ИБ. Взгляд с карусели, 1990
Наш мир становится вполне языческим.
И я задумываюсь, а не приведет ли это язычество к столкновению, я страшно этого опасаюсь – к крайне жестокому религиозному столкновению – пусть слово «религиозное» здесь и не совсем точно – между исламским миром и миром, у которого о христианстве остались лишь смутные воспоминания. Христианский мир не сможет себя защитить, а исламский мир будет давить на него всерьез. Объясняется это простым соотношением численности населения, чисто демографически. И для меня такое столкновение видится вполне реальным. Я не святой, не пророк – и я не возьму на себя смелость говорить, чем окажется грядущее столетие. Собственно, меня это даже не интересует. Я не собираюсь жить в двадцать первом веке, так что у меня нет оснований для беспокойства… Будущее, каким его можно предвидеть, каким могу предвидеть его я – опять же, тут можно ошибиться, – это будущее, раздираемое конфликтом духа терпимости с духом нетерпимости…

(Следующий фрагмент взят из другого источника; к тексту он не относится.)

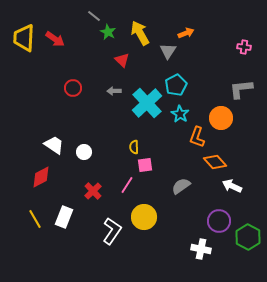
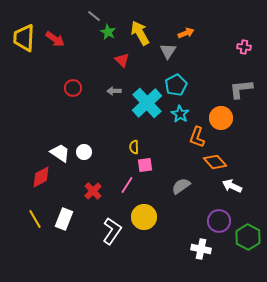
white trapezoid: moved 6 px right, 8 px down
white rectangle: moved 2 px down
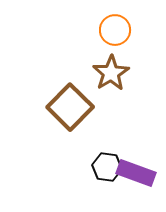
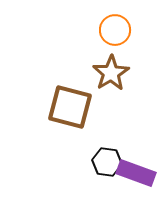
brown square: rotated 30 degrees counterclockwise
black hexagon: moved 5 px up
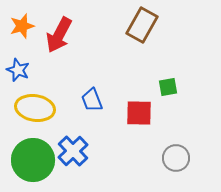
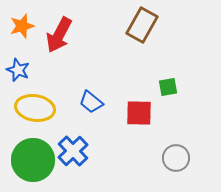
blue trapezoid: moved 1 px left, 2 px down; rotated 30 degrees counterclockwise
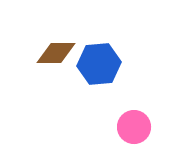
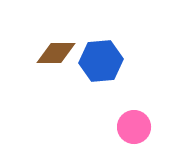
blue hexagon: moved 2 px right, 3 px up
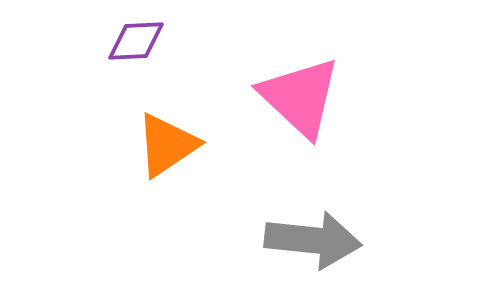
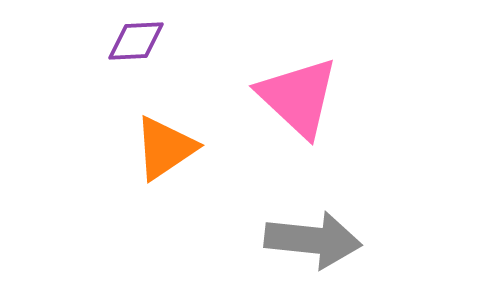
pink triangle: moved 2 px left
orange triangle: moved 2 px left, 3 px down
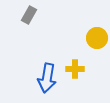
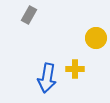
yellow circle: moved 1 px left
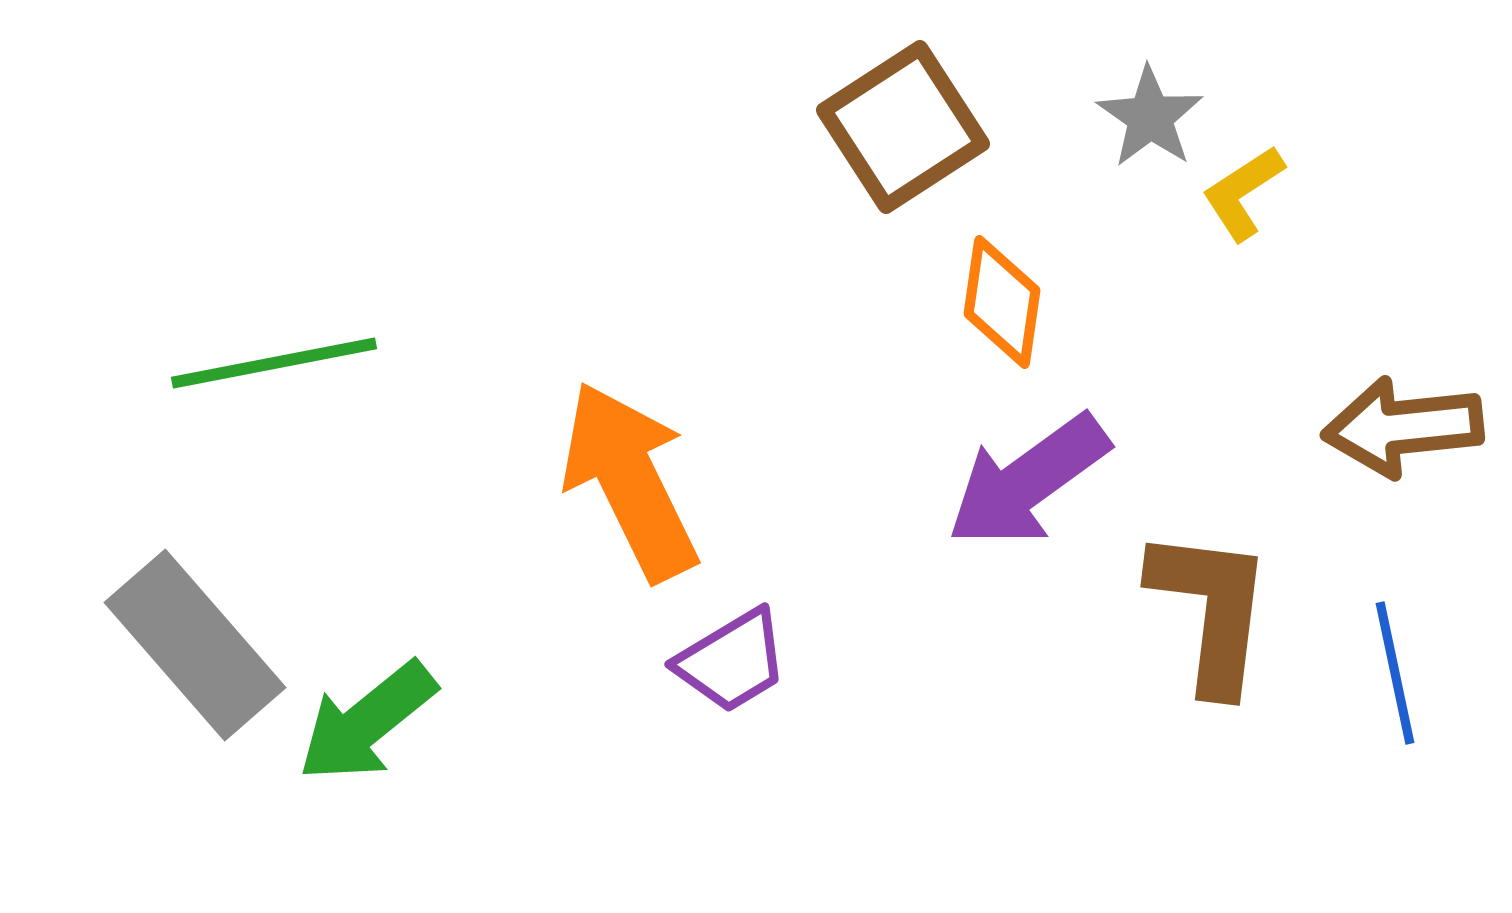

ИБ – журналу «NaGlos», 1990
Скошен луг, поколение сметено, сдуло, смыло цунами времени, дорогие мои покойнички, раскидало вас по всей земле, один ты выбрал воду – образ времени как вечности. Или как смерти? Даже вдовы все – повымерли. Твоя только и осталась, но она другого рода-племени, то есть из другой эпохи, ровесница твоего сына, твоя дочь младше твоих внуков.
Ты давно уже классик в обнищавшей и одичавшей стране, где после краткого флирта с демократией все вернулось на круги своя: тоталитаризм с человеческим лицом. Когда с человечьим, а когда – со звериным: смотря по обстоятельствам. Слышу, как ты меня поправляешь из своей плавучей могилы на Сан-Микеле:
– Не унижай зверя сравнением с человеком.

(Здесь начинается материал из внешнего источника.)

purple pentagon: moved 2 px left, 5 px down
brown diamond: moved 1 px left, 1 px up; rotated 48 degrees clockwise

– Не вяжись – ты же понимаешь, о чем я.
…Пусть мертвые хоронят своих мертвецов, чтобы живым жить не мешали. Вы – постояльцы на том свете, мы – временщики на этом.

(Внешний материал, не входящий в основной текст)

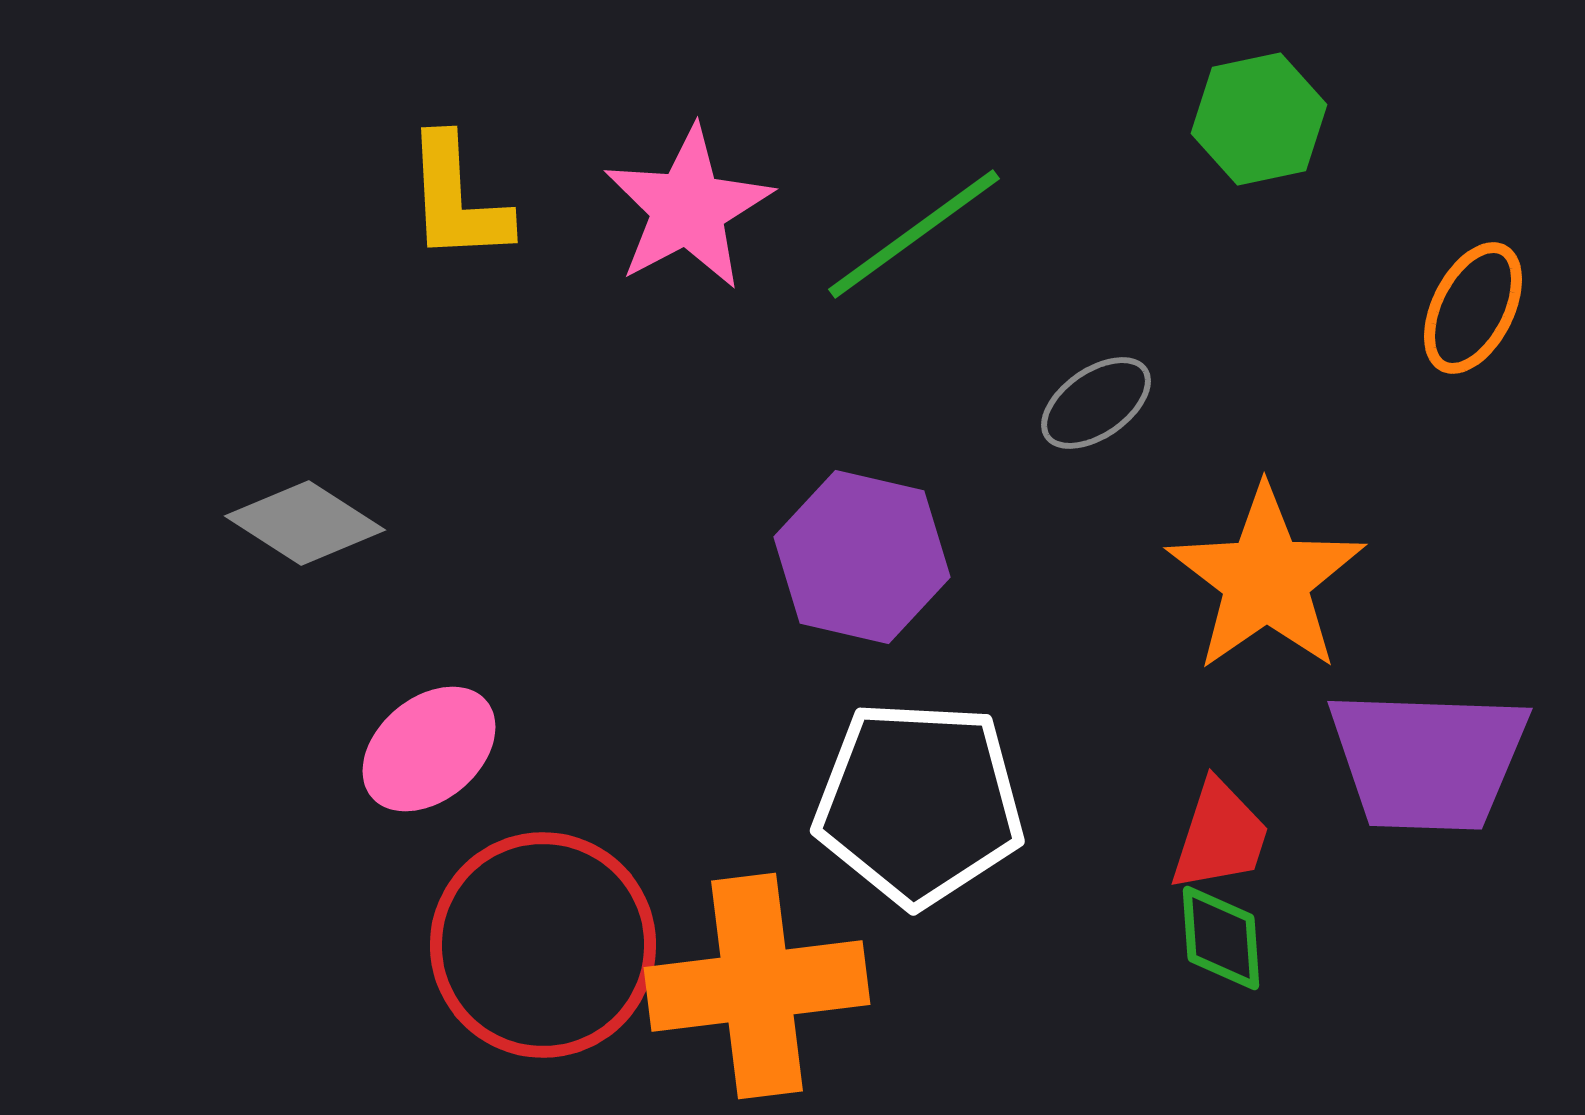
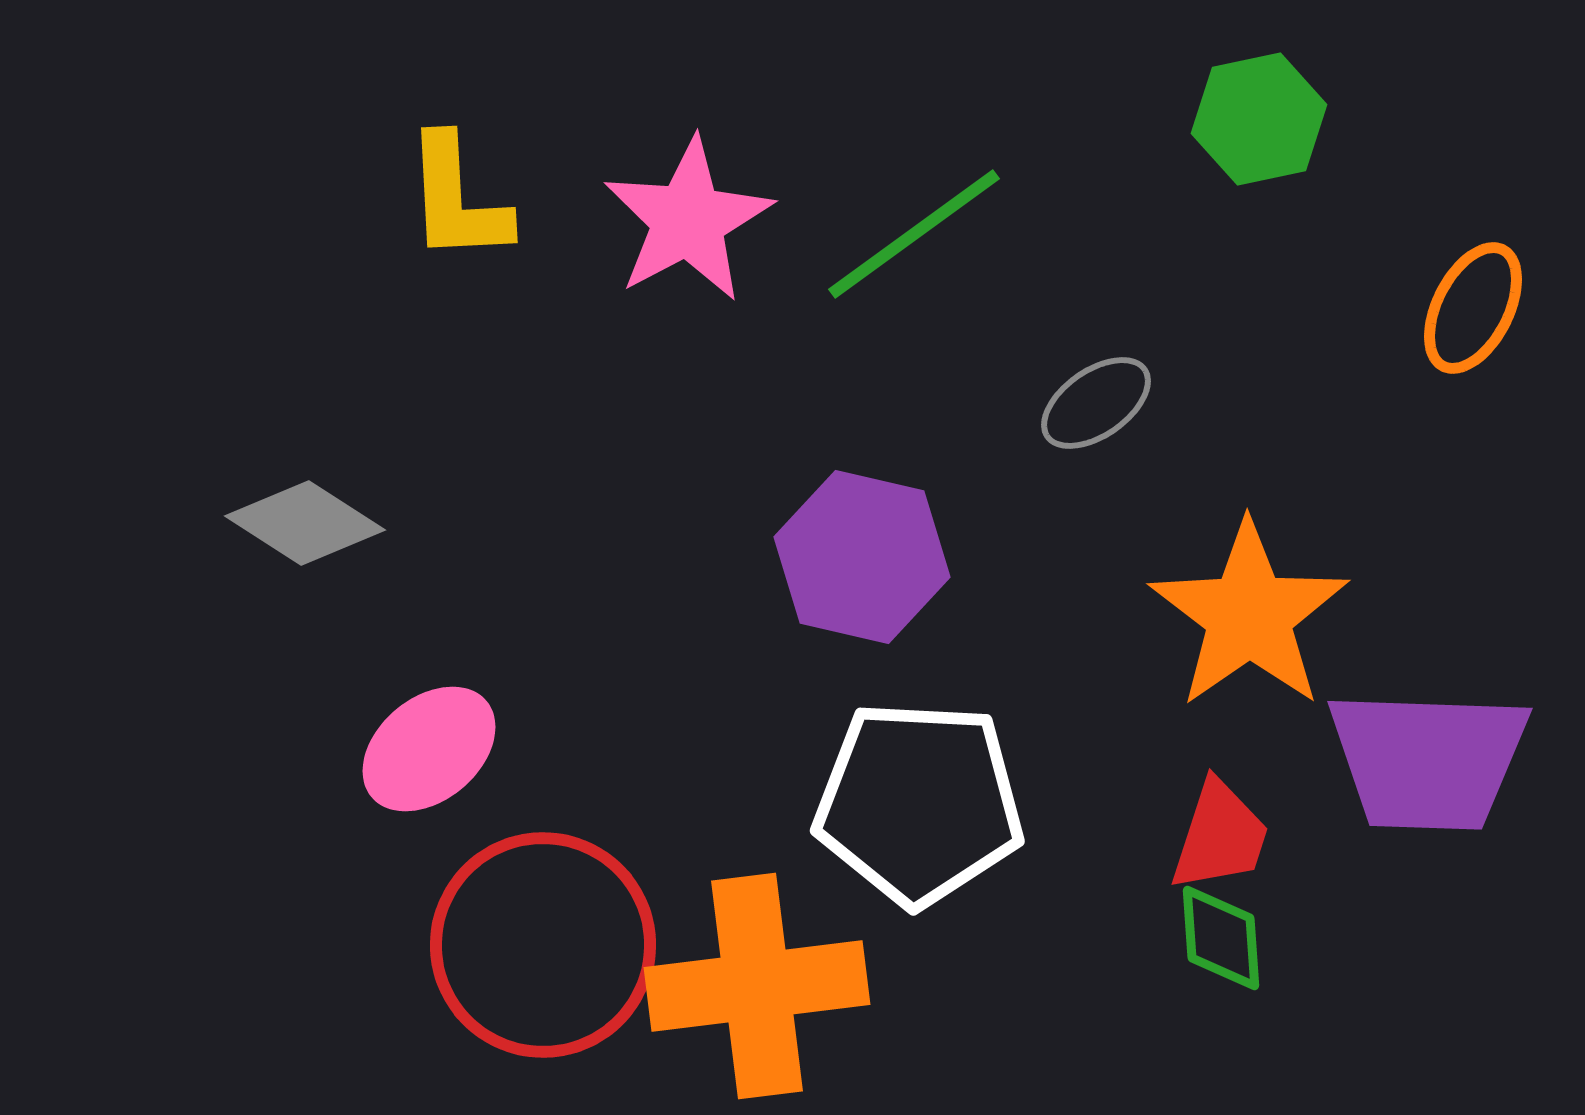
pink star: moved 12 px down
orange star: moved 17 px left, 36 px down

Зачем мертвым, чтобы их помнили живые? Зачем живым помнить мертвяков? Почему ты выбрал меня на роль своей земной памяти?
Новости? Тебя там интересуют наши новости? Россия? Европа? Евреи? Израиль, где ты так и не побывал, в чем тебя упрекали как евреи, так и христиане из евреев, сместил локальный конфликт в сторону мирового. С него, собственно, и началось: мощный форпост Запада на Востоке, последняя его опора и надежда, ядерная супердержава (взамен России). Как когда-то Россия послужила заслоном для Европы от татаро-монгольских орд, так теперь Израиль – от мусульманских. Как долго это может продолжаться? По крайней мере, четыре исламские страны вот-вот присоединятся к ядерному клубу. Многие думают, что Израиль обречен и даже подыскивают для него место в Калифорнии с более-менее схожим климатом. Но пока что евреи, чья трагическая роль, ты считал, отыграна в XX столетии, стали главным героем – а для кого антигероем – нового: спровоцировав муслимов на войну против христианской цивилизации, они теперь ее от них защищают. Антисемиты считают с точностью до наоборот: война by proxy, христиане – Америка с Европой и Россией – наймиты Израиля, евреи – корень мирового зла. Война из временного превратилась в перманентное состояние, стала затяжной, если не вечной, статус-кво навсегда, весь мир теперь передовая, и где бабахнет завтра, сегодня неведомо никому. Цивилизация – по крайней мере, в ее американском варианте – наконец самоопределилась, отбросив политкорректность, что тебя, несомненно, порадовало бы: не две супердержавы противостоят друг другу, как в старые добрые времена, а две веры: христианская, расхристанная, дряхлая, выветрившаяся, остаточная – и муслимская, молодая, жизнеспособная, воинствующая, ты бы сказал: стоячая.